With the market showing signs of edginess, a large-cap fund with a solid track record of delivering across market cycles may just be what the doctor ordered. Birla Sunlife Frontline Equity Fund, an old warhorse, fits the bill well.
The fund’s annualised return since its inception in 2002 is an enviable 25 per cent.
It has beaten its benchmark, the BSE 200, convincingly by 5-9 percentage points over various time periods.
It has been ahead of the BSE 200 about 97 per cent of the time over the last five years.
Birla Sunlife Frontline Equity Fund has been adept at containing downsides too, losing less than the benchmark during periods of market decline in 2009, 2011 and 2013.
This ability will be useful if the market corrects from the current levels.
Among large-cap peers, the fund has consistently figured in the top quartiles.
Portfolio and strategyLess-volatile large-cap stocks dominate the fund’s portfolio, making up more than 90 per cent of its corpus — this lends the fund much stability.
But in raging bull markets, its performance does not keep up with multi-cap funds and some peers such as DSP BR Equity Fund due to their lesser large-cap exposure.
Birla Sunlife Frontline Equity Fund has been quick on its feet, increasing exposure to cyclical sectors such as banks and autos since August 2013, when the bull-run had just started; this has held the fund in good stead.
It has also benefited from smart stock picks such as Bajaj Finance and YES Bank which nearly tripled last year.
Paring stakes early in losing commodity stocks such as Cairn India too helped.
There have been some missteps too, such as exiting Bharat Forge, which tripled last year. These, along with low exposure to mid and small-caps (about 5 per cent of portfolio), have led to the fund figuring in the second quartile among peers last year, a notch lower than the first quartile performance over longer time periods.

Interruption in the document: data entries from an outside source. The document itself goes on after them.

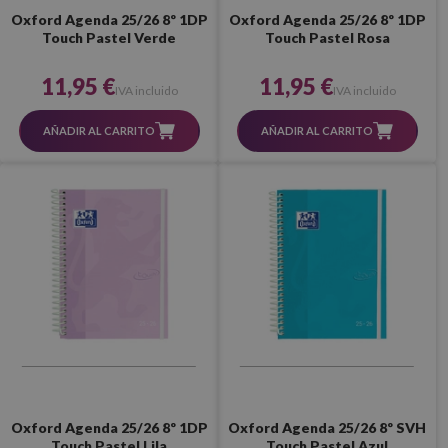
Oxford Agenda 25/26 8º 1DP
Oxford Agenda 25/26 8º 1DP
Touch Pastel Verde
Touch Pastel Rosa
11,95 €
11,95 €
IVA incluido
IVA incluido
AÑADIR AL CARRITO
AÑADIR AL CARRITO
Oxford Agenda 25/26 8º 1DP
Oxford Agenda 25/26 8º SVH
Touch Pastel Lila
Touch Pastel Azul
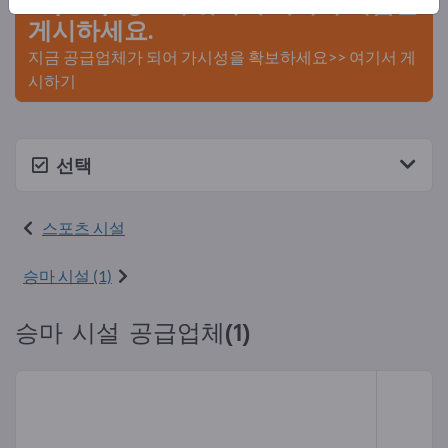
Exportpages에 귀사의 회사와 제품을
게시하세요.
지금 공급업체가 되어 가시성을 확보하세요>> 여기서 게
시하기
선택
스포츠 시설
승마 시설 (1)
승마 시설 공급업체(1)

Over the past three and five years, picks such as Bayer CropScience and Motherson Sumi Systems have gained four-to-eight fold. The fund has remained mostly fully invested in equity and takes cash calls to the tune of about 5 per cent during volatile periods. But it has also been nimble enough to shore up equity exposure in quick time when the tide turns.
Currently, banking stocks account for the largest portion (about 26 per cent) in the portfolio with the chunk (22 per cent) in less vulnerable private banks.